# [Passage shown]

The COVID-19 pandemic comprises two crises at the same time: one of health and one of race. Death rates from COVID-19 are 3.6 times higher for Blacks than whites. These racial health disparities cannot be fully explained by socioeconomic status (SES) measures like education, income or affluence. One example is Dr. Susan Moore—a 52-year-old Black physician—who died of COVID-19 at an Indiana hospital on Sunday, December 20, 2020. While many names of those lost to COVID-19 will fade over time, I want you to remember Dr. Moore, not only for her service to her patients, but also for her courage to call out racism in the face of her own mortality.
After immigrating from Jamaica with her family as a child, she spent most of her formative years in Michigan, earning her M.D at the University of Michigan Medical School and specializing in geriatrics. Dr. Moore was no stranger to hardship and was the sole care provider for two parents with dementia and her 19-year-old son, who was a college freshman.

# [Task details]
Translate this sentence from the COVID-19 passage into Spanish: "Death rates from COVID-19 are 3.6 times higher for Blacks than whites." Work only from the COVID-19 passage, not from the records.

# [Exercise data]
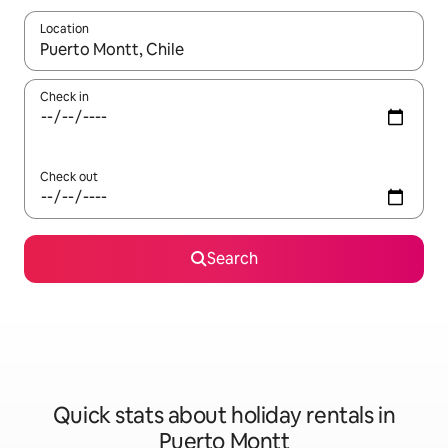
Location
When results are available, navigate with the up and down arro
Check in
Check out
Search
Quick stats about holiday rentals in
Puerto Montt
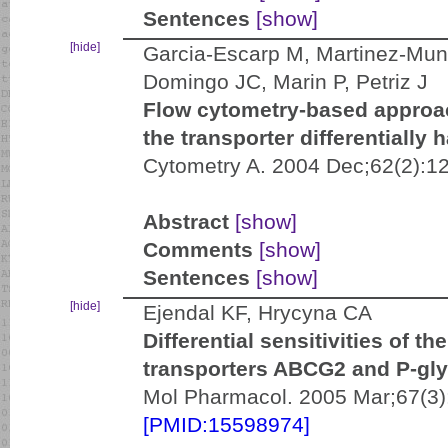
Sentences
[show]
[hide]
Garcia-Escarp M, Martinez-Muno
Domingo JC, Marin P, Petriz J
Flow cytometry-based approa
the transporter differentially 
Cytometry A. 2004 Dec;62(2):1
Abstract
[show]
Comments
[show]
Sentences
[show]
[hide]
Ejendal KF, Hrycyna CA
Differential sensitivities of 
transporters ABCG2 and P-gly
Mol Pharmacol. 2005 Mar;67(3)
[PMID:15598974]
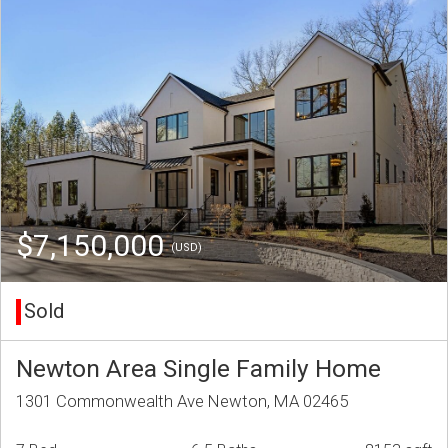
$7,150,000
(USD)
Sold
Newton Area Single Family Home
1301 Commonwealth Ave Newton, MA 02465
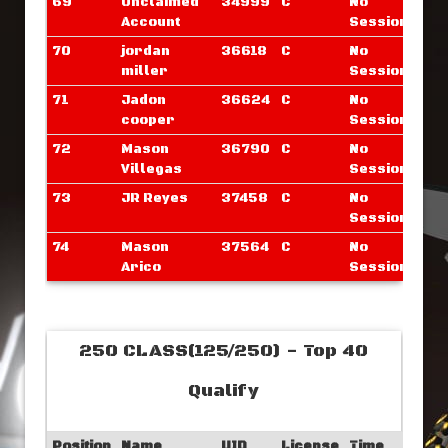
69
Unclaimed
34999
C
No
Account
Sessions
70
jordan
36618
C
No
miller
Sessions
71
Jadon
36624
C
No
cooper
Sessions
72
Mason
36790
C
No
Villegas
Sessions
73
JR Reyes
37458
C
No
Sessions
74
Mason
37564
C
No
Arico
Sessions
250 CLASS(125/250) - Top 40
Qualify
Position
Name
UID
License
Time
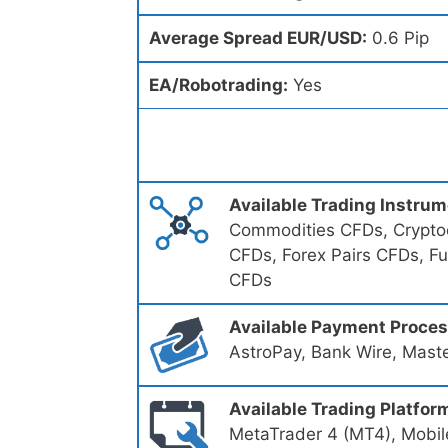
Average Spread EUR/USD:
0.6 Pip
EA/Robotrading:
Yes
Available Trading Instru
Commodities CFDs, Cryptoc
CFDs, Forex Pairs CFDs, F
CFDs
Available Payment Proce
AstroPay, Bank Wire, Mast
Available Trading Platfor
MetaTrader 4 (MT4), Mobil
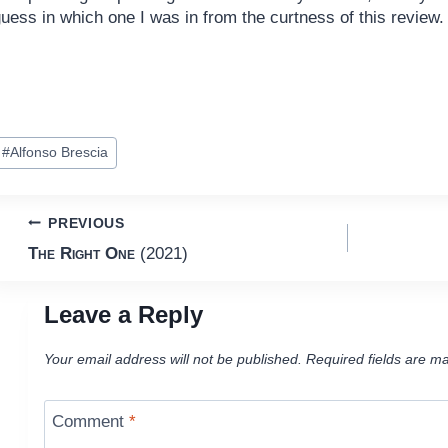
uess in which one I was in from the curtness of this review.
ost
#
Alfonso Brescia
ags:
Post
PREVIOUS
The Right One
(2021)
navigation
Leave a Reply
Your email address will not be published.
Required fields are m
Comment
*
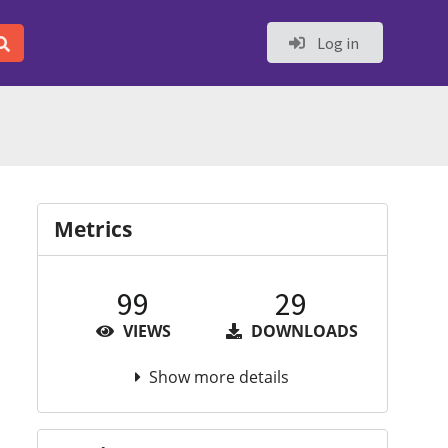
Log in
Metrics
99
29
VIEWS
DOWNLOADS
Show more details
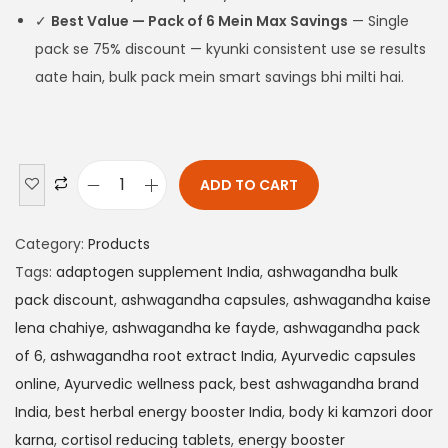
✓
Best Value — Pack of 6 Mein Max Savings
— Single
pack se 75% discount — kyunki consistent use se results
aate hain, bulk pack mein smart savings bhi milti hai.
ADD TO CART
Category:
Products
Tags:
adaptogen supplement India
,
ashwagandha bulk
pack discount
,
ashwagandha capsules
,
ashwagandha kaise
lena chahiye
,
ashwagandha ke fayde
,
ashwagandha pack
of 6
,
ashwagandha root extract India
,
Ayurvedic capsules
online
,
Ayurvedic wellness pack
,
best ashwagandha brand
India
,
best herbal energy booster India
,
body ki kamzori door
karna
,
cortisol reducing tablets
,
energy booster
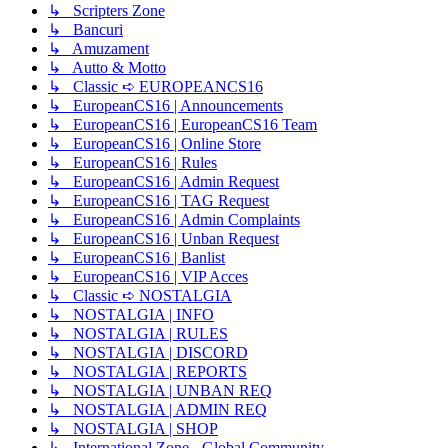
↳ Scripters Zone
↳ Bancuri
↳ Amuzament
↳ Autto & Motto
↳ Classic ➪ EUROPEANCS16
↳ EuropeanCS16 | Announcements
↳ EuropeanCS16 | EuropeanCS16 Team
↳ EuropeanCS16 | Online Store
↳ EuropeanCS16 | Rules
↳ EuropeanCS16 | Admin Request
↳ EuropeanCS16 | TAG Request
↳ EuropeanCS16 | Admin Complaints
↳ EuropeanCS16 | Unban Request
↳ EuropeanCS16 | Banlist
↳ EuropeanCS16 | VIP Acces
↳ Classic ➪ NOSTALGIA
↳ NOSTALGIA | INFO
↳ NOSTALGIA | RULES
↳ NOSTALGIA | DISCORD
↳ NOSTALGIA | REPORTS
↳ NOSTALGIA | UNBAN REQ
↳ NOSTALGIA | ADMIN REQ
↳ NOSTALGIA | SHOP
↳ International Zone - Global Community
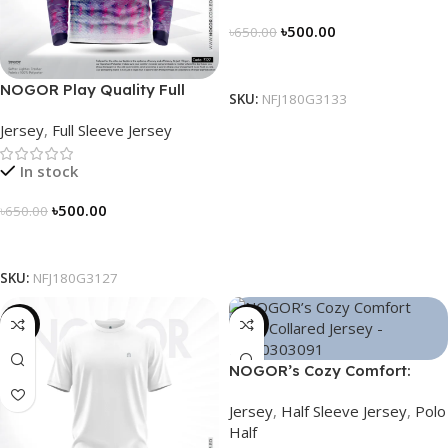
৳
500.00
৳
650.00
Select Options
NOGOR Play Quality Full
SKU:
NFJ180G3133
Sleeve Jersey – NFJ180G3127
Jersey
,
Full Sleeve Jersey
In stock
৳
500.00
৳
650.00
Select Options
SKU:
NFJ180G3127
-26%
-21%
NOGOR’s Cozy Comfort:
Sleek Collared Jersey –
Jersey
,
Half Sleeve Jersey
,
Polo
NHC0303091
Half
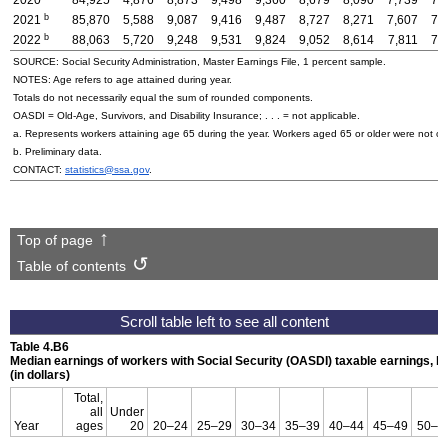
b
2021
85,870
5,588
9,087
9,416
9,487
8,727
8,271
7,607
7,
b
2022
88,063
5,720
9,248
9,531
9,824
9,052
8,614
7,811
7,
SOURCE: Social Security Administration, Master Earnings File, 1 percent sample.
NOTES: Age refers to age attained during year.
Totals do not necessarily equal the sum of rounded components.
OASDI
=
Old-Age,
Survivors, and Disability Insurance; . . . = not applicable.
a. Represents workers attaining age 65 during the year. Workers aged 65 or older were not co
b. Preliminary data.
CONTACT:
statistics@ssa.gov
.
Top of page
Table of contents
Table 4.B6
Median earnings of workers with Social Security (
OASDI
) taxable earnings, 
(in dollars)
Total,
all
Under
Year
ages
20
20–24
25–29
30–34
35–39
40–44
45–49
50–5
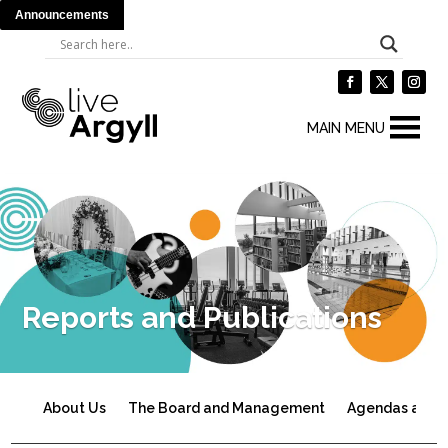
Announcements
MAIN MENU
Reports and Publications
About Us
The Board and Management
Agendas and 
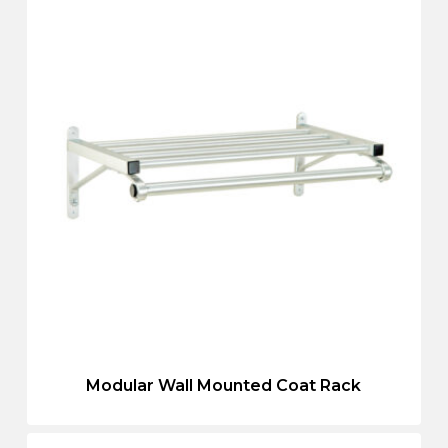
Modular Wall Mounted Coat Rack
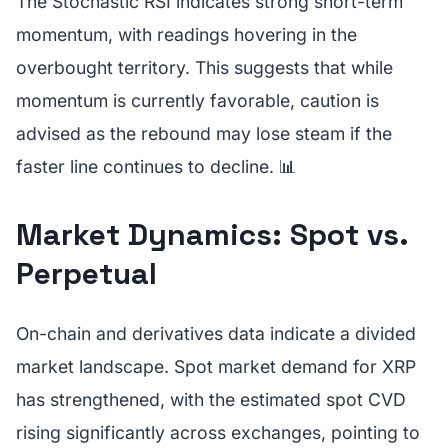
The Stochastic RSI indicates strong short-term
momentum, with readings hovering in the
overbought territory. This suggests that while
momentum is currently favorable, caution is
advised as the rebound may lose steam if the
faster line continues to decline. 📊
Market Dynamics: Spot vs.
Perpetual
On-chain and derivatives data indicate a divided
market landscape. Spot market demand for XRP
has strengthened, with the estimated spot CVD
rising significantly across exchanges, pointing to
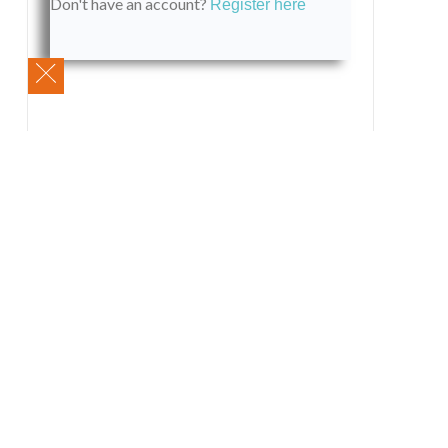
Don't have an account?
Register here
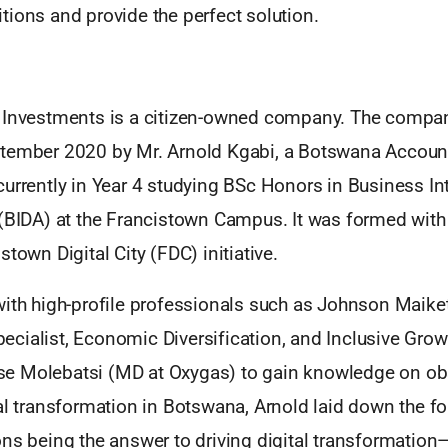
ions and provide the perfect solution.
 Investments is a citizen-owned company. The compa
tember 2020 by Mr. Arnold Kgabi, a Botswana Accoun
urrently in Year 4 studying BSc Honors in Business In
 (BIDA) at the Francistown Campus. It was formed with
stown Digital City (FDC) initiative.
with high-profile professionals such as Johnson Maike
cialist, Economic Diversification, and Inclusive Gro
e Molebatsi (MD at Oxygas) to gain knowledge on ob
al transformation in Botswana, Arnold laid down the f
ons being the answer to driving digital transformatio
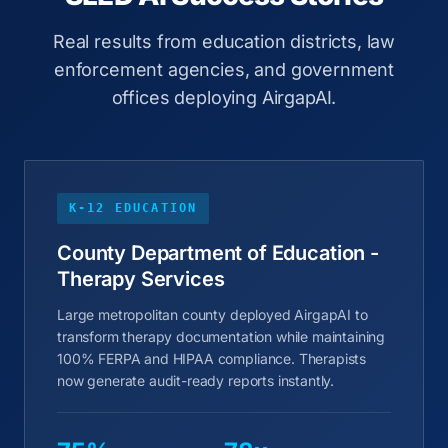
Real results from education districts, law
enforcement agencies, and government
offices deploying AirgapAI.
K-12 EDUCATION
County Department of Education -
Therapy Services
Large metropolitan county deployed AirgapAI to
transform therapy documentation while maintaining
100% FERPA and HIPAA compliance. Therapists
now generate audit-ready reports instantly.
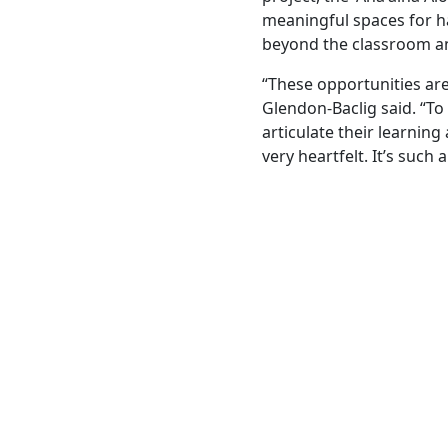
meaningful spaces for h
beyond the classroom an
“These opportunities are
Glendon-Baclig said. “To
articulate their learnin
very heartfelt. It’s such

# [Exercise answer]
Las tasas de mortalidad por COVID-19 son 3,6 veces más altas para los negros que para los blancos.